YOUR INSTRUCTIONS: Give again, word for word, the line holding "infourok: 100 -> 0" and every line after it through the end of the data below. Omit pictures.

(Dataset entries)
╔══

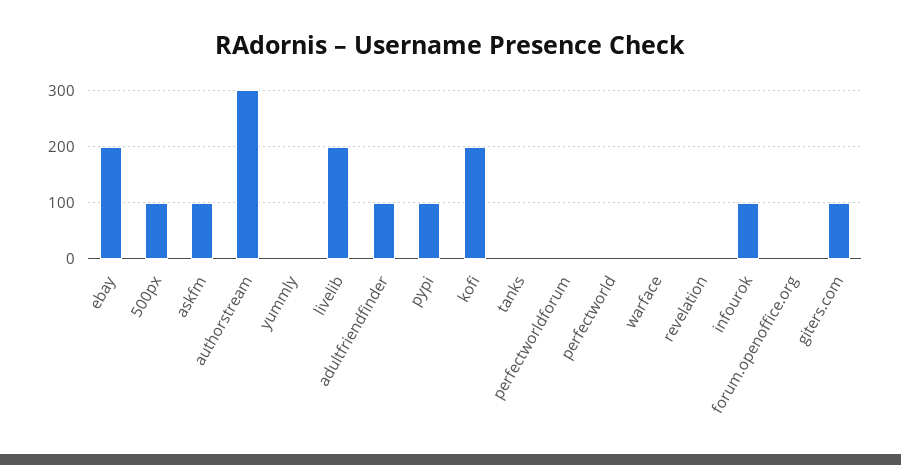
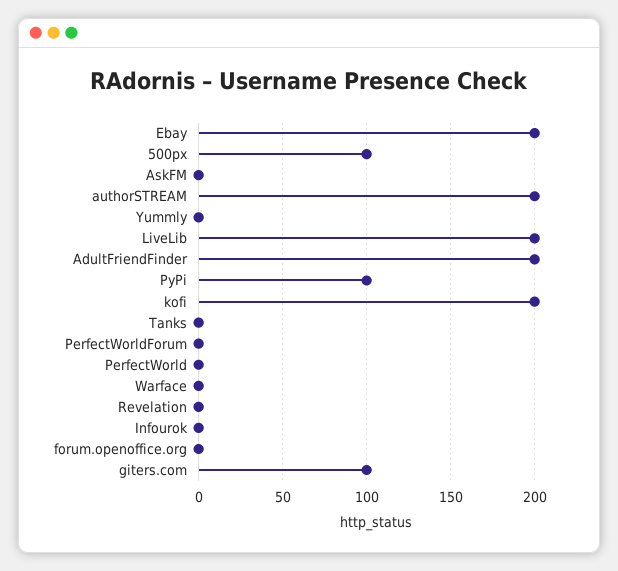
askfm: 100 -> 0
authorstream: 300 -> 200
adultfriendfinder: 100 -> 200
infourok: 100 -> 0

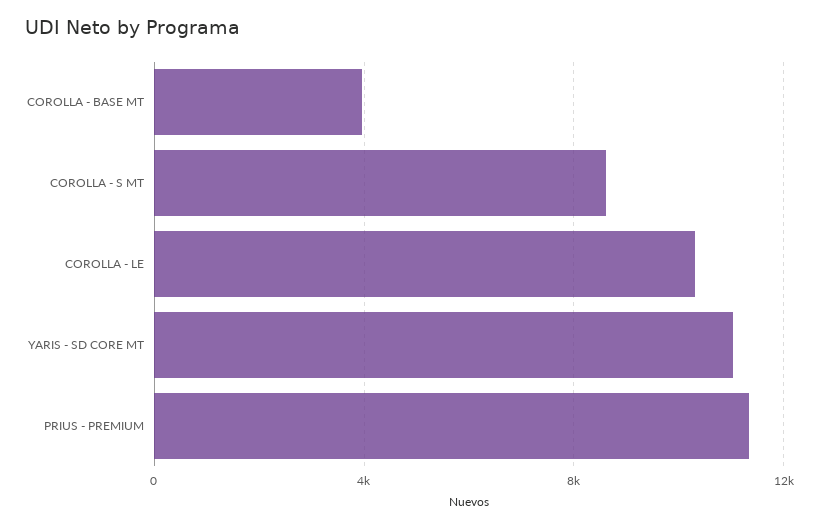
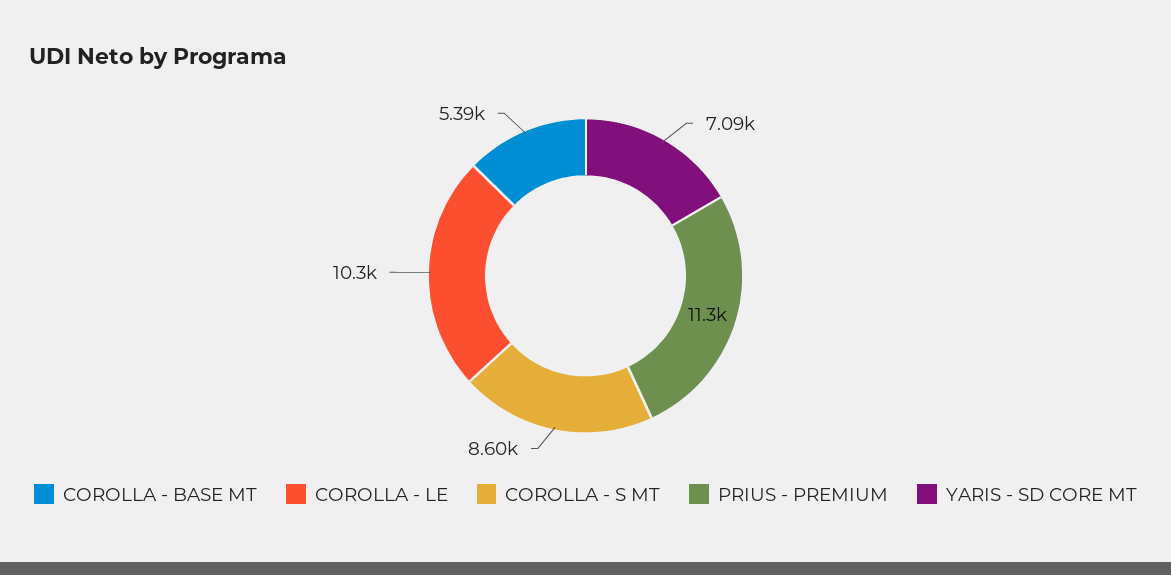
COROLLA - BASE MT: 4000 -> 5390
YARIS - SD CORE MT: 11000 -> 7090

╚══

SOLUTION:
infourok: 100 -> 0

COROLLA - BASE MT: 4000 -> 5390
YARIS - SD CORE MT: 11000 -> 7090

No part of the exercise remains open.